Rise in Scots domestic abuse offenders handed tagging punishments

The number of offenders electronically tagged after being convicted of domestic abuse has soared over the last five years, according to new figures.

Statistics revealed in a Scottish Parliament written answer show there were 44 people sentenced to a restriction of liberty order for domestic abuse in 2010-11, rising to 110 in 2014-15.

The Scottish Government said the rise could reflect an increase in the number of cases reaching the courts due to a stronger emphasis on tackling domestic abuse by police and prosecutors.

Separate figures published last year show there were 59,882 domestic abuse incidents reported in 2014-15, compared with 58,439 in 2013-14, an increase of 2.5%.
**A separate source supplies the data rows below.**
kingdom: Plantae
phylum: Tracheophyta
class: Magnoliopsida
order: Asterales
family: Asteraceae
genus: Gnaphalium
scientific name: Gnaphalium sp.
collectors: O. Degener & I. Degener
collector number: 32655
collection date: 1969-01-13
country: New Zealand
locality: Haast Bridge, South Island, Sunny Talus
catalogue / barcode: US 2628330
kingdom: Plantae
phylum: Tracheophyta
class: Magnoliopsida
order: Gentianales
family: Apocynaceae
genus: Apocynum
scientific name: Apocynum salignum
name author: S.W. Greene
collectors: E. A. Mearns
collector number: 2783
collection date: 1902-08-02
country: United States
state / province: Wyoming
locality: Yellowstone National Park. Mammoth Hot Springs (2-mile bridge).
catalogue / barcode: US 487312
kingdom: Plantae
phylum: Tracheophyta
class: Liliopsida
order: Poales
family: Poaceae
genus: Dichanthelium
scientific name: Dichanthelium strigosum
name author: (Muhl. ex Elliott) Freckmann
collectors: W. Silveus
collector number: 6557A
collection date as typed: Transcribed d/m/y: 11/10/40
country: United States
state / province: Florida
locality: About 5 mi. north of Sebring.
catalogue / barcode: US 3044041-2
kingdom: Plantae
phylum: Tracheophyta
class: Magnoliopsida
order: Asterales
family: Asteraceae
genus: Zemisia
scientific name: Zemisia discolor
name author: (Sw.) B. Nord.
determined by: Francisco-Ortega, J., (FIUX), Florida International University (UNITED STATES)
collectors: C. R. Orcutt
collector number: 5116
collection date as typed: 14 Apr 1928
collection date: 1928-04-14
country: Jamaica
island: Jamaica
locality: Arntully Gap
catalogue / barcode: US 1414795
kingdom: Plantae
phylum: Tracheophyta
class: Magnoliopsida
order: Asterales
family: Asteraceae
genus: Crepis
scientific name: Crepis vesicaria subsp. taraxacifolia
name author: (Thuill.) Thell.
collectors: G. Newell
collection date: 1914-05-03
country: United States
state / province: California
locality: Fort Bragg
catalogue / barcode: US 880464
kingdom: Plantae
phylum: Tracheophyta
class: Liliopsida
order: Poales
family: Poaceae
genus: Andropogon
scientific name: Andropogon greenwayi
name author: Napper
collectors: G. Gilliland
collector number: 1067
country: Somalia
The Scottish Conservatives warned tagging should not be used as a replacement for jail in relation to domestic abuse.

The party’s justice spokesman Douglas Ross , who requested the data, said: “Domestic abuse is a horrendous crime and the punishment handed down by the courts must protect both victims and the public.

“Electronic tagging is certainly a useful tool in the box in this regard, but we need to avoid a situation where it is being used as a means to reduce the prison population when even a short custodial sentence might be more appropriate.

“The Scottish Government also needs an integrated approach to domestic abuse offenders which focuses on public protection on the one hand, and rehabilitation on the other.”

A Scottish Government spokesman said an extra £20 million was being invested over three years in addition to £11.8 million annual funding to tackle violence against women, including domestic abuse.

He said: “This has already boosted resources to courts and crown to reduce court waiting times for domestic abuse cases while we have also extended measures to support vulnerable witnesses, such as giving evidence via video link, with automatic access to such support for alleged victims of domestic abuse.

“Evidence indicates that community sentences, including electronic monitoring, are more effective at reducing reoffending than short prison sentences, part of the reason why Scotland currently has the lowest reconviction rate in 16 years.

“Clearly, we are listening to the views of family members affected by people who are tagged as we consider how to take forward electronic monitoring in Scotland.”